Background Children requiring permanent pacing have a lifelong need for follow-up and re-intervention. Epicardial leads have traditionally fared worse than endocardial counterparts. We sought to test the hypothesis that steroid-eluting epicardial and endocardial leads had equivalent outcomes.
Methods We reviewed the medical records of 160 children, mean age 7.4 ± 5.5 yrs (range, 0.4 to 18 yrs), in whom a pacemaker system with steroid-eluting leads from a single manufacturer was implanted. Primary outcomes were early and late mortality. Secondary outcomes included freedom from lead failure and pacemaker system re-intervention. Loss of capture/sensing, lead displacement/fracture, exit block and high thresholds constituted lead failure. Re-intervention included the need for lead revision or generator change.
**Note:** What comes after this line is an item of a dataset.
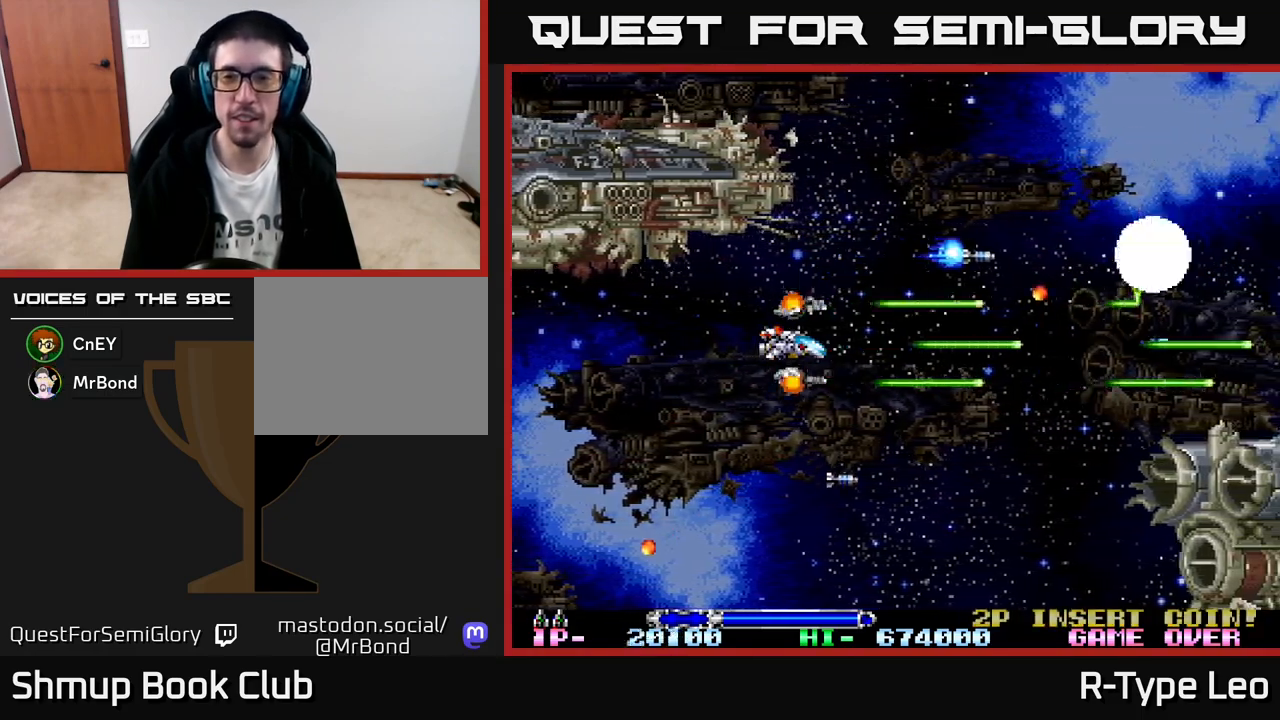
{"buttons": ["DPAD_RIGHT"], "left_stick": "center", "events": [[117, "DPAD_RIGHT", "down"], [350, "DPAD_UP", "up"]]}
Results There was no early mortality. Late mortality occurred once (0.5 ± 0.5 deaths/1000 pt.-mos) and 8 times (3.4 ± 1.2 deaths/1000 pt.-mos) in the endocardial and epicardial groups, respectively. The relative hazard of endocardial vs. epicardial site for lead failure was 0.408 (p=0.038) and for re-intervention was 0.629 (p=0.002). Endocardial and epicardial groups differed in important ways: concomitant cardiac surgery 5% (3/61) vs. 27% (27/99), congenital heart disease 33% (20/61) vs. 90% (89/99), single ventricle physiology 13% (8/61) vs. 52% (51/99), and age (10.5 ± 4.5 yrs. vs. 5.5±± 5.2 yrs.). Adjusting for these co-variants by a proportional hazards (Cox) model, the relative hazard for freedom from lead failure for endocardial vs. epicardial leads was 0.546 (p=0.360). The adjusted relative hazard for freedom from re-intervention was 0.157 (p=0.045).
Conclusions Present technological advances render no important differences in lead failure rates between endocardial and epicardial steroid-eluting pacing leads in children thus bridging the performance gap between these fixation sites.